Trailer size depends on the size of shop you are. I have a 5x10 which is perfect for 2-3 guys residential then I have my 7x16 which is great for large commercial jobs. I wouldn't want to haul my big rig around residential streets everyday.


----------



## Epoxy Pro (Oct 7, 2012)

ddelaney said:


> Will most van ladder racks fit/work on top of the enclosed trailers?


I think it depends on the design of the clamps or bolts on the racks. Clamp style wont work.



















Not this style.












straight_lines said:


> Its my next planned purchase. We do a lot of remodeling as well as painting and it would be awesome to have everything we need in one place. I figure it would pay for itself in time spent running to get something we need alone.
> 
> Now I just need to save the money 4.5k.


I just looked at a Carmate 24' enclosed car trailer $4550. I'm not getting that one, way to big and to much money.



Andyman said:


> Trailer size depends on the size of shop you are. I have a 5x10 which is perfect for 2-3 guys residential then I have my 7x16 which is great for large commercial jobs. I wouldn't want to haul my big rig around residential streets everyday.

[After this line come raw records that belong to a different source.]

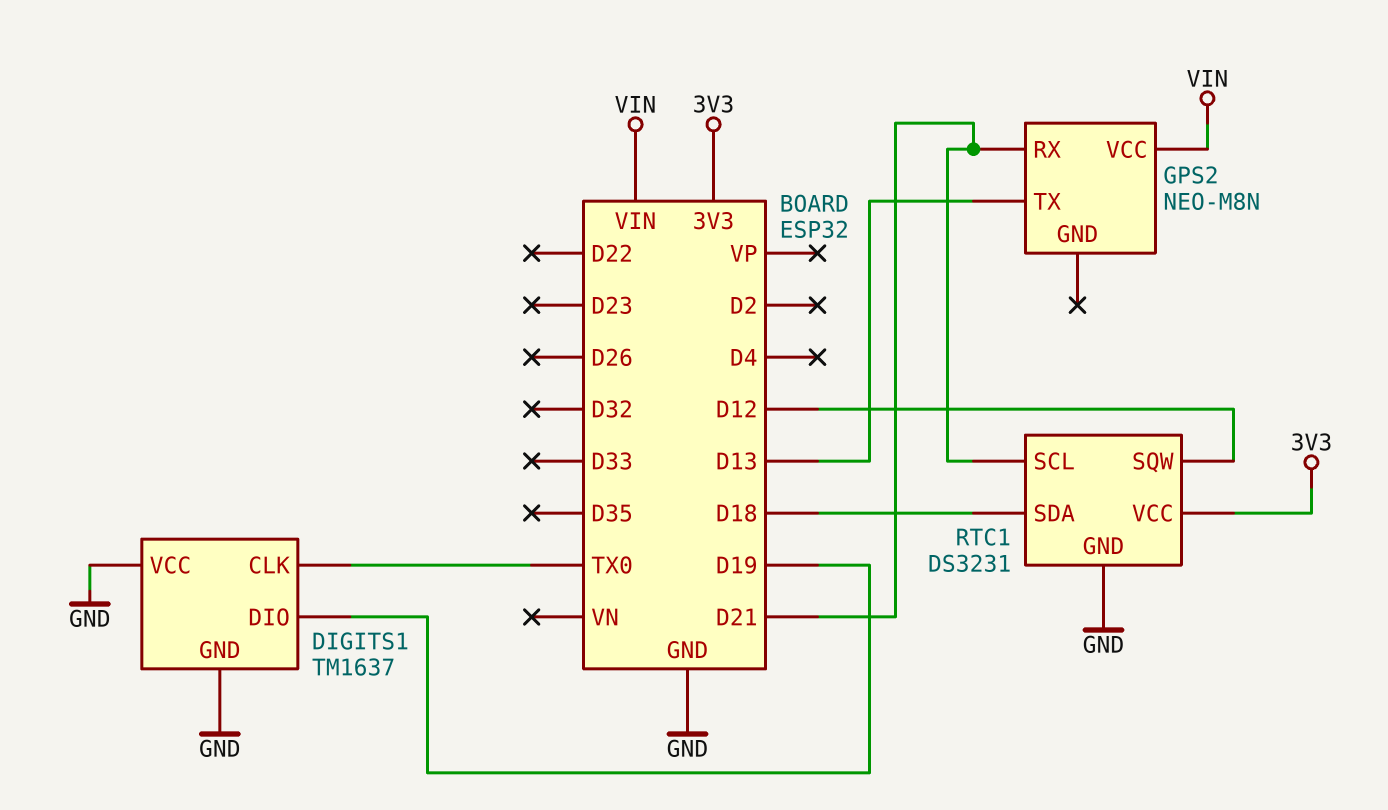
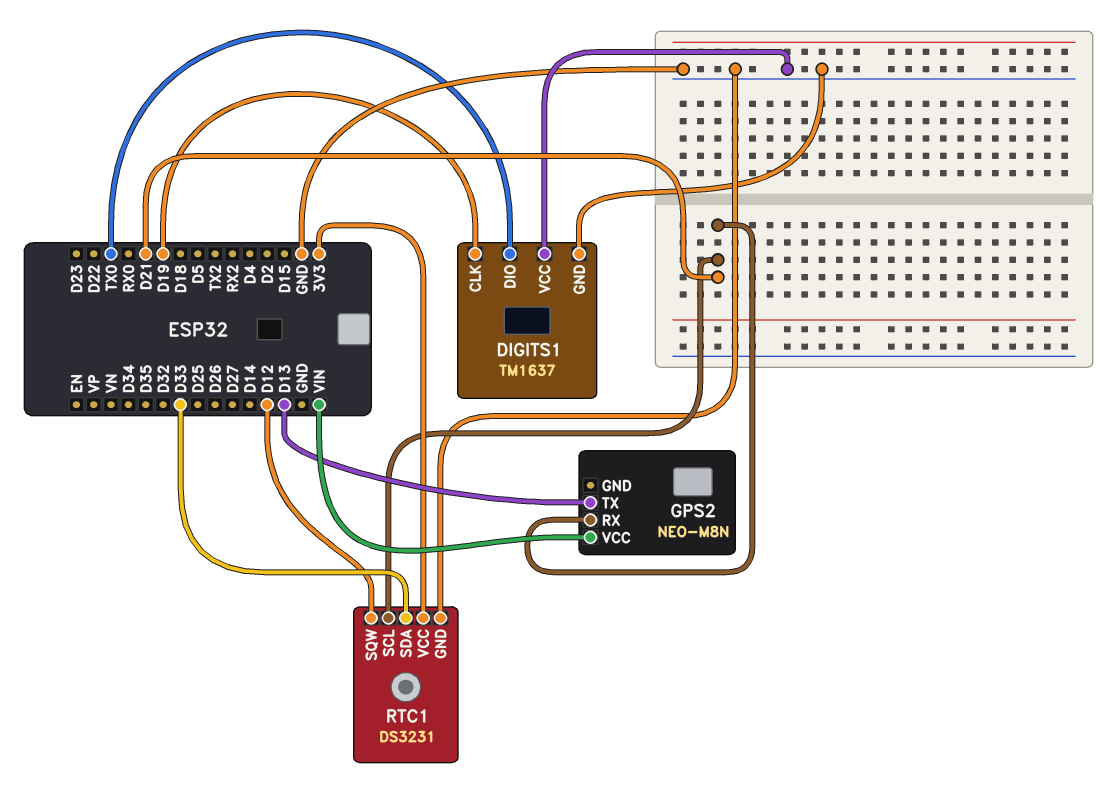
DIGITS1 pin CLK: TX0 -> D19
DIGITS1 pin DIO: D19 -> TX0
RTC1 pin SDA: D18 -> D33

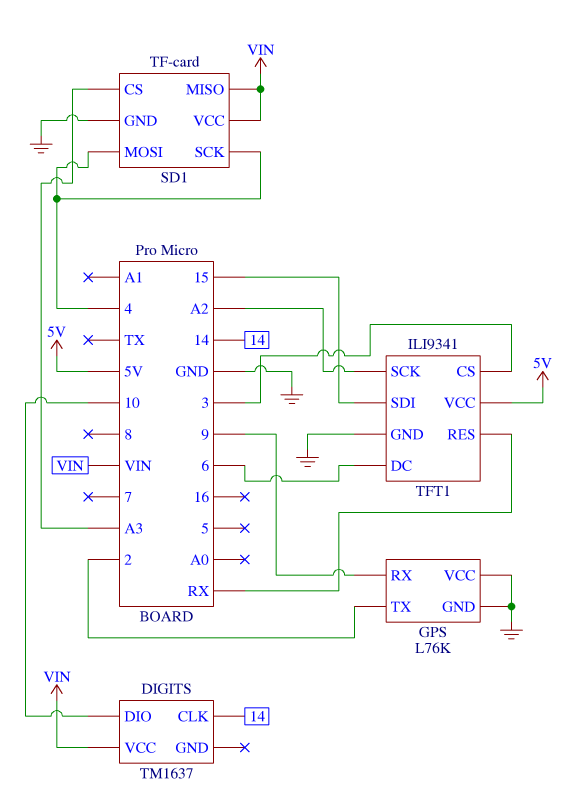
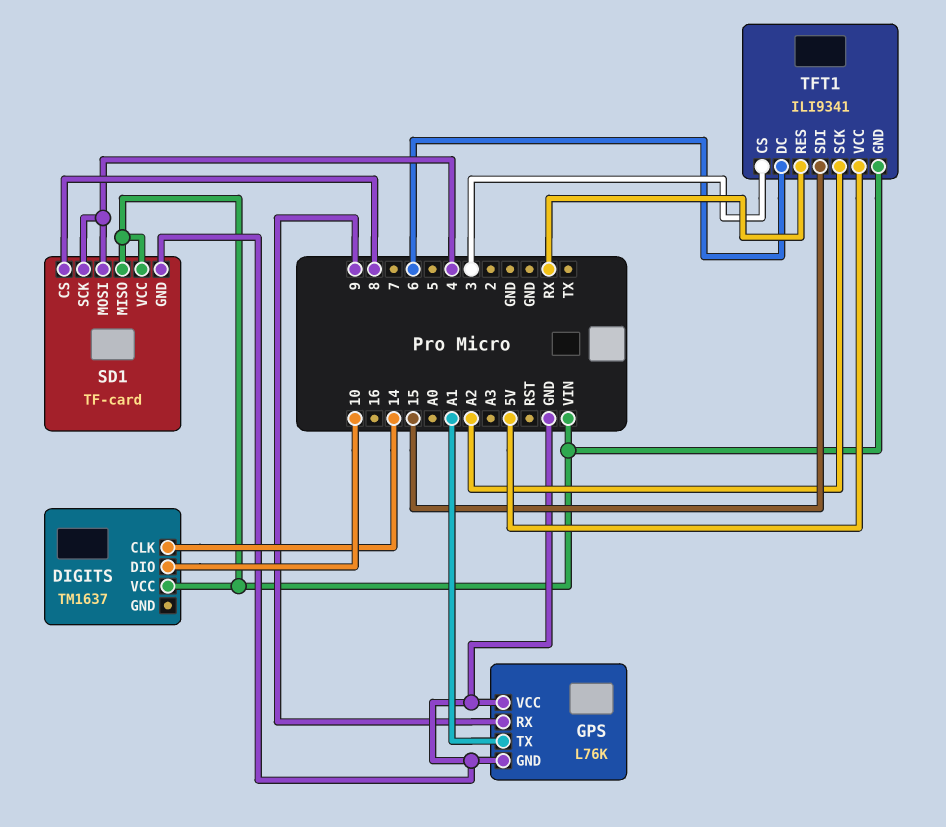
GPS pin TX: 2 -> A1
SD1 pin CS: A3 -> 8
TFT1 pin GND: GND -> VIN

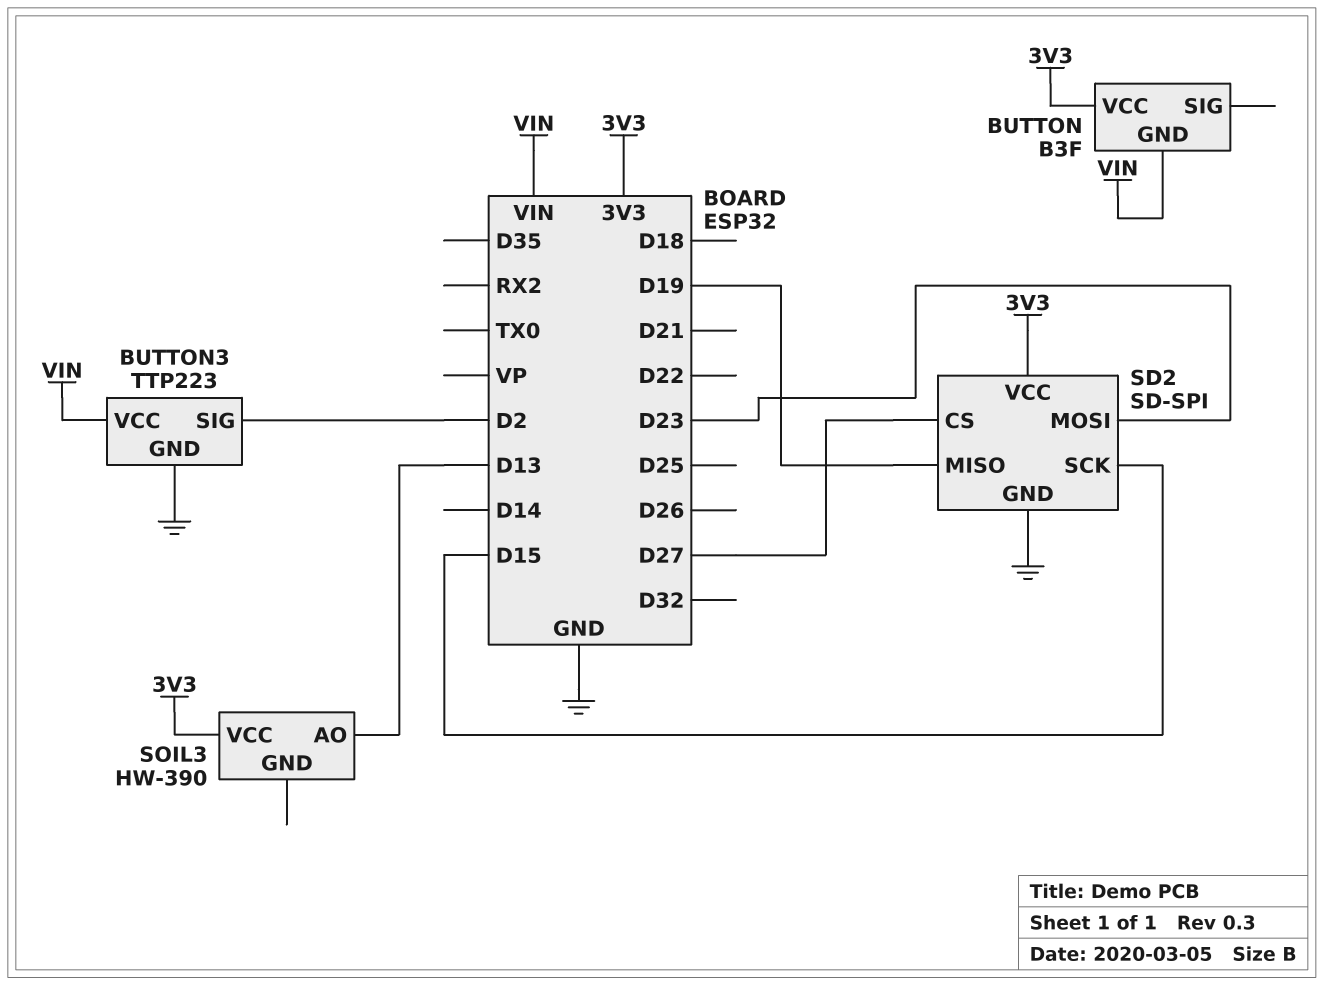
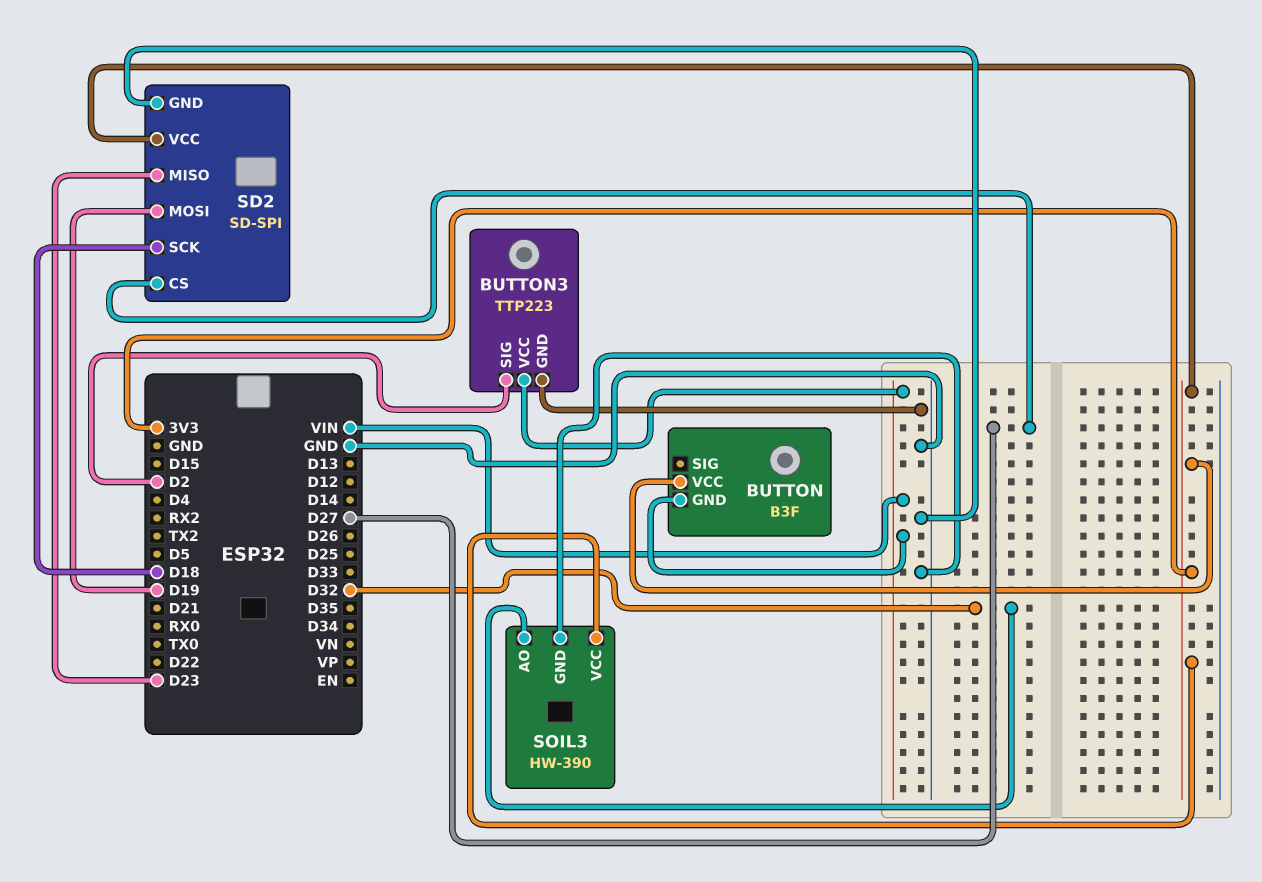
SD2 pin MISO: D19 -> D23
SD2 pin MOSI: D23 -> D19
SD2 pin SCK: D15 -> D18
SOIL3 pin AO: D13 -> D32
SOIL3 pin GND: none -> GND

I plan on leaving it on site as often as possible. Some of the streets around here are barely wide enough for a baby carriage let alone a car. We wont take it to those jobs.


----------



## Andyman (Feb 21, 2009)

6x12 would be a nice res trailer. Another considered is if you want to stand up in the inside. BTW I have side door with ramp backs on both of mine and wouldn't have any different. Mainly wood buildins for storage and I recommend an epoxy coat on the floor before anything!


----------



## Damon T (Nov 22, 2008)

I love trailers but sometimes it's such a pain dealing with them. Parking them. Hooking and unhooking etc. 
mines only a 5x8. Hard to imagine driving a 7x16 around the city. 
I could definitely see upgrading to a 6x12 tho. The 5x8 fills up real fast.


----------



## Hines Painting (Jun 22, 2013)

My 6x12 isn't too bad. You certainly have to be strategic about getting gas and where to park. But it sure beats unloading at the end of a day because of rain or worrying about theft.


----------



## ddelaney (Aug 7, 2013)

Ok....I pulled the trigger and picked up a new 5x8. See how it goes. Bought a graco 9.5 hvlp last week. I sure hope winter stays busy!:blink:


----------



## Epoxy Pro (Oct 7, 2012)

That trailer I went to look at yesterday was already sold. This guy usually has a bunch of trailers he sells but this snow has kept him from having many in stock. All are used but in good shape.


----------



## [email protected] (Mar 1, 2008)

One thing I did to mine was add two c channels on the underside to work as track and I keep a bakers Scaffold plank in it. It forms a step and a ramp for pumps and so on. I ran a bolt latch down in to the plank to hold it. Lost one in a snow storm once. 
David


----------



## stelzerpaintinginc. (May 9, 2012)

[email protected] said:


> One thing I did to mine was add two c channels on the underside to work as track and I keep a bakers Scaffold plank in it. It forms a step and a ramp for pumps and so on. I ran a bolt latch down in to the plank to hold it. Lost one in a snow storm once.
> David



That's a great idea. Think I'll try that. Do you have a pic of where you attached the bolt latch?


----------



## [email protected] (Mar 1, 2008)

I don't remember how I did it. But can guess. I have had this trailer for a long time. I took some 3" channel and drilled through it so I could transfer the holes. C clamp the channel to the floor joist and drill the floor joist. Then bolted it on. If you ship me a email I will shot you a photo. But all you will see is snow😃 and a step. You couldn't pay me enough money to get any underneath shots. All most 2 ' of snow on the ground. 
David [email protected]


----------



## stelzerpaintinginc. (May 9, 2012)

No prob. I can figure it out. Thanks for the info.


----------



## [email protected] (Mar 1, 2008)

It might have been 2" channel and fits petty tie to the underside of the trailer. My baker's pushes all of the way up to where it hits the axle. I would now feel lost with out the step. 
David


----------